Titled “Generative Artificial Intelligence (ChatGPT): What Students Need to Know,” the goal of the session was to teach students strategies for effectively using generative AI while cautioning them against relying solely on the tool.
The session was part of a series of informational presentations on ChatGPT in the academic setting, which Northwestern librarians hope to offer once per quarter. Librarians taught the first session of the series in November 2023, with the next session coming up this spring.
“I think the best way to approach (generative AI) in an academic environment is to be transparent about it, rather than any type of prohibitive or punitive kind of perspective to outline the entire framework,” librarian Frank Sweis said.
The librarians created the student-oriented program in response to a generative AI panel offered in August for faculty. At the panel, a student expressed interest in the University offering an outlet to teach more students about generative AI, according to librarian Tracy Coyne.

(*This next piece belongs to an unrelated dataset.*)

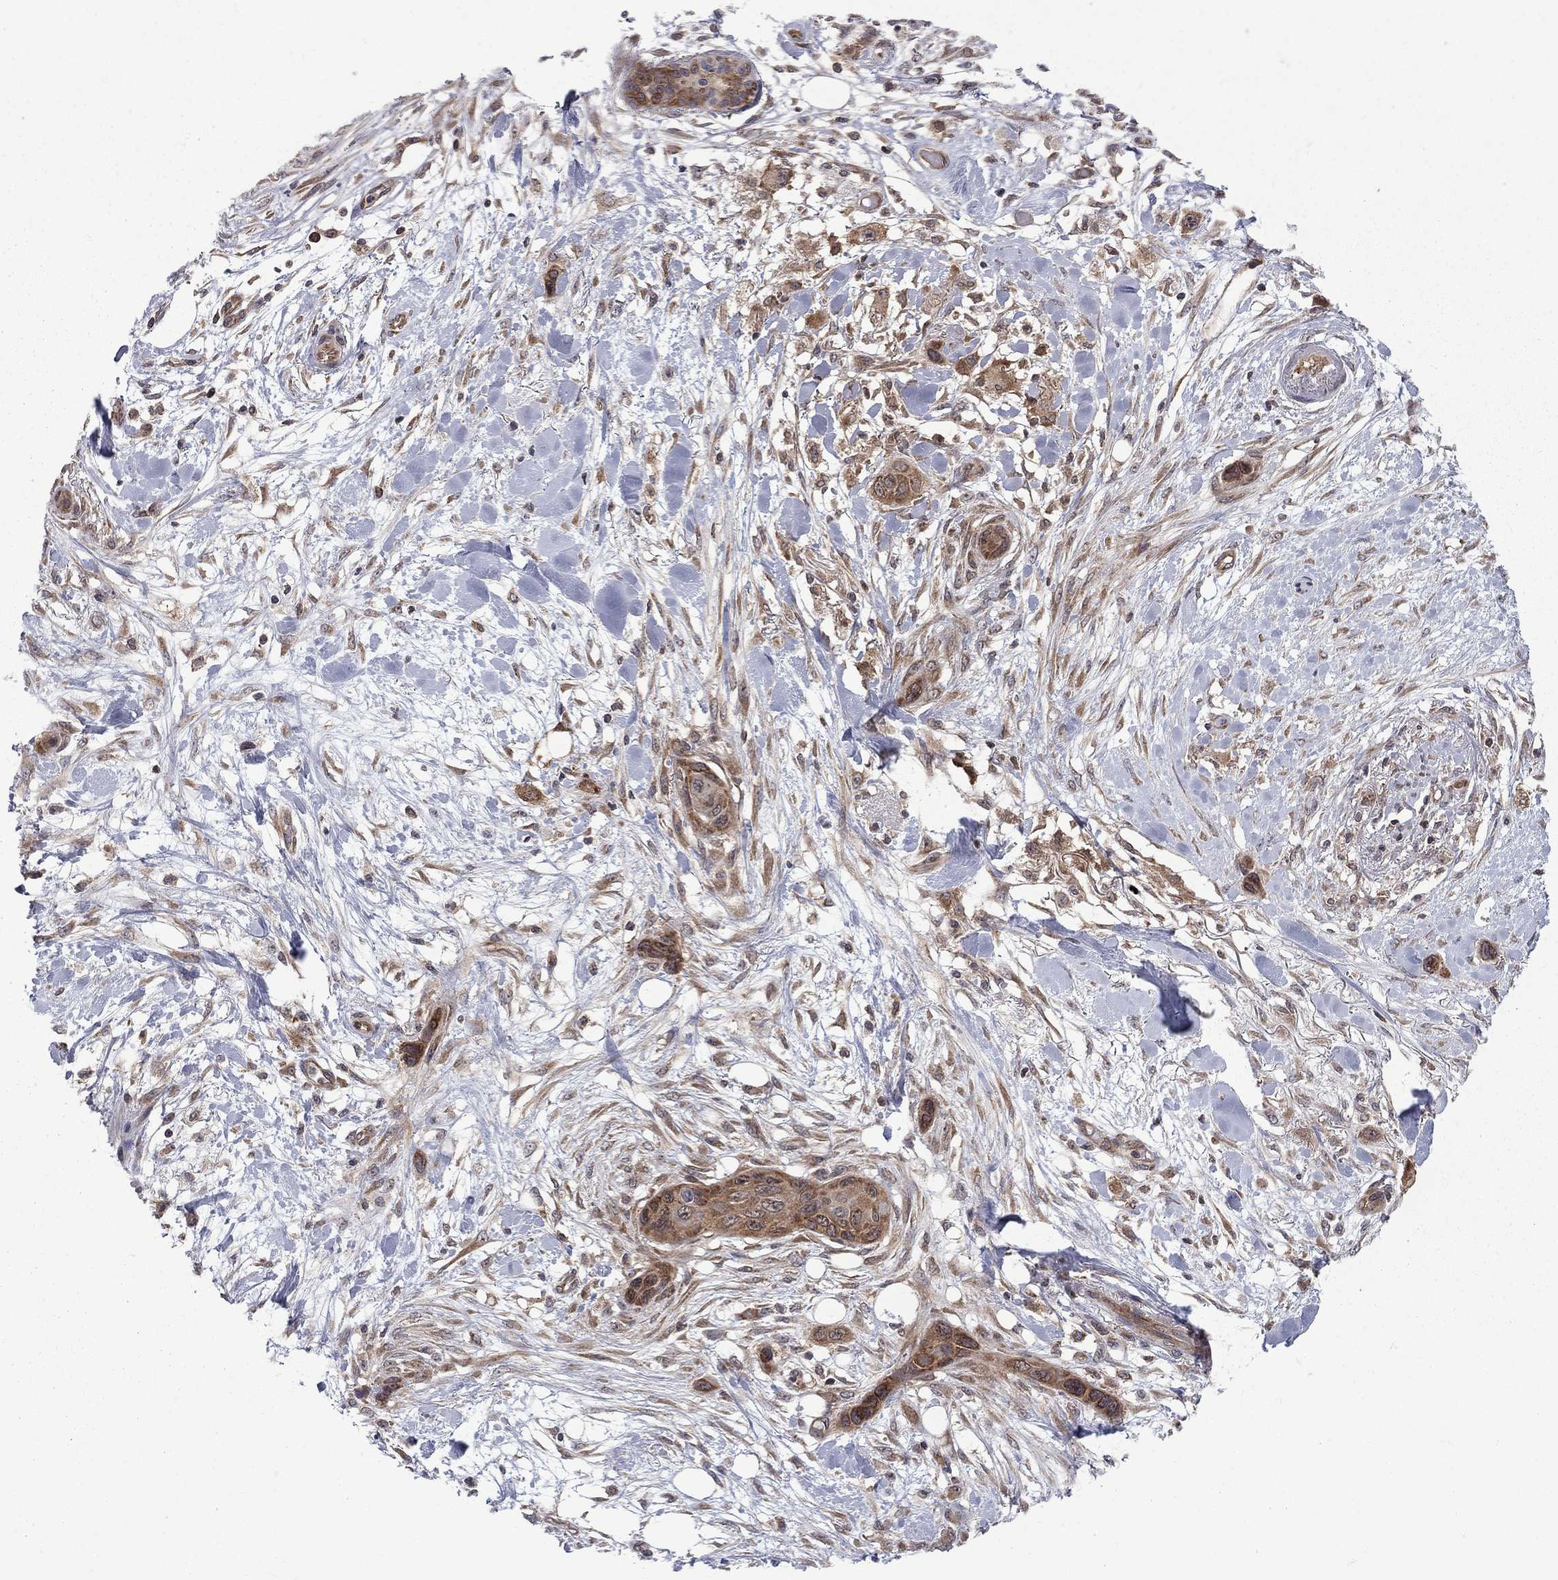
{"staining": {"intensity": "strong", "quantity": "25%-75%", "location": "cytoplasmic/membranous"}, "tissue": "skin cancer", "cell_type": "Tumor cells", "image_type": "cancer", "snomed": [{"axis": "morphology", "description": "Squamous cell carcinoma, NOS"}, {"axis": "topography", "description": "Skin"}], "caption": "An image showing strong cytoplasmic/membranous expression in about 25%-75% of tumor cells in skin cancer (squamous cell carcinoma), as visualized by brown immunohistochemical staining.", "gene": "NAA50", "patient": {"sex": "male", "age": 79}}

At the workshop, librarian Jeannette Moss said generative AI is a word-generation tool, not a source of information, and highlighted the risks of inaccuracies, dated content, plagiarism and privacy concerns.
To counteract inaccuracies, Moss laid out a checklist for evaluating generative AI content: find the source of the information, evaluate if the information’s purpose is to educate, inform or sell, and evaluate for accuracy and bias within the data.
The session also instructed students on how to effectively employ Leo S. Lo’s CLEAR Framework, which guides generative AI users on how to build effective prompts. The prompts must be concise, logical, explicit, adaptive and reflective, according to the framework.
“Being (a) critical thinker is very important,” Coyne said. “It is very important everyone learns early on in life that there’s a big marketplace out there of information and there’s a lot of fake news. You can’t just abdicate your responsibility as a human being and critical thinker.”